DIO MI HA
PARLATO
(Ger. 15:16; Ebrei 1:1,2)
Fino a pochi anni
fa, nell’Unione Sovietica, erano rari i credenti che possedevano una Bibbia. I
fedeli di una certa chiesa avevano pregato a lungo a questo riguardo. Un giorno
arrivò in quella città un visitatore proveniente dall’ovest e consegnò una
Bibbia al pastore. La domenica seguente, che gioia tra i credenti e che
ringraziamenti a Dio, quando il loro pastore fece loro vedere la sua Bibbia!

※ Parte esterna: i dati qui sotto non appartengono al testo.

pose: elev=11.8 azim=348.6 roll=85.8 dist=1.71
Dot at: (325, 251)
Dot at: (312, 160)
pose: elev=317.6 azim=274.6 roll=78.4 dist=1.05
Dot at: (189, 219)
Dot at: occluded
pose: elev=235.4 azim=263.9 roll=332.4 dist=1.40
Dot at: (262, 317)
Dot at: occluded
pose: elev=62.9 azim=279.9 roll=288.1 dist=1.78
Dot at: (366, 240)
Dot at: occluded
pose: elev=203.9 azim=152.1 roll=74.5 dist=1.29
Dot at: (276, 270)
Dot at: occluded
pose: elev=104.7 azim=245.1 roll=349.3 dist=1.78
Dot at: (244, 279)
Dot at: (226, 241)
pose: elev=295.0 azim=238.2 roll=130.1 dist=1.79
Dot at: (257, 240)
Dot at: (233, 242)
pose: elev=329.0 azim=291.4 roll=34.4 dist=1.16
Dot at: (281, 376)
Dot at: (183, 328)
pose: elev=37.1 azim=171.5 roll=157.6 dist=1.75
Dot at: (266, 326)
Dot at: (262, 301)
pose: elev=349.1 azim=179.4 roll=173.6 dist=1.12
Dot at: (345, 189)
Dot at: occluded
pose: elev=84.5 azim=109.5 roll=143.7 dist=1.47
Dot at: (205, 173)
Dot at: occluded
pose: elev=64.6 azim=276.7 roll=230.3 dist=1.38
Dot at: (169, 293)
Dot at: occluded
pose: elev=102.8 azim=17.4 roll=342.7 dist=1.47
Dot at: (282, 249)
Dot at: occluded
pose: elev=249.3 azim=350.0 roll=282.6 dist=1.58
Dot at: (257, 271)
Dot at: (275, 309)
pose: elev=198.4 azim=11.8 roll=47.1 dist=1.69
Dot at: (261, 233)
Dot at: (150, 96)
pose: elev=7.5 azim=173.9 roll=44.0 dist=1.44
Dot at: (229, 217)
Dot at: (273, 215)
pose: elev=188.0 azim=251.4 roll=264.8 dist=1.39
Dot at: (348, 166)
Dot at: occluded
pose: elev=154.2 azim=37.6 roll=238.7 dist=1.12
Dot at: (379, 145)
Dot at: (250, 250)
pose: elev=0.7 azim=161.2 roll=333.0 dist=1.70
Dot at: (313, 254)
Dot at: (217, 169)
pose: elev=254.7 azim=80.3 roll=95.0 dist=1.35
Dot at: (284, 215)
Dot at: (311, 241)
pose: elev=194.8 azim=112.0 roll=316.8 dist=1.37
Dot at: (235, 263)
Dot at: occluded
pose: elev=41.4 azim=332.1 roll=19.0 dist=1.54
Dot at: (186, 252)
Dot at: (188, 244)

Potevano finalmente udire la
Parola di Dio. Ma alla fine del servizio,
nuova sorpresa: il pastore distribuì ad ognuno una pagina di quella Bibbia
tanto attesa. Voleva condividere il suo tesoro, perché ciascuno potesse
leggerlo personalmente. Dopo pochi giorni, il pastore incontra un parrocchiano
che lo saluta con un ampio sorriso, esclamando: «Sono molto contento della
pagina del profeta Geremia che lei mi ha data ». « L’ha trovata
incoraggiante – chiede il pastore -, eppure Geremia non ha avuto una
vita facile. È stato arrestato, picchiato, gettato in una fossa e probabilmente
ucciso in esilio ». « Ebbene, è proprio per questo che la pagina mi ha
fatto del bene, perché incomincia così: “LA PAROLA DEL SIGNORE FU
RIVOLTA A GEREMIA…MENTRE EGLI ERA ANCORA RINCHIUSO NEL
CORTILE DELLA PRIGIONE… (Ger. 33:1). Se in tempi così oscuri Dio si rivolse al Suo
profeta tanto duramente provato, allora può parlare anche a me, e questo mi ha
fatto tanto bene».
Tratto dal calendario “IL BUON SEME”
edizioni “il Messaggero Cristiano”
Via santuario, 26
15048 Valenza (AL)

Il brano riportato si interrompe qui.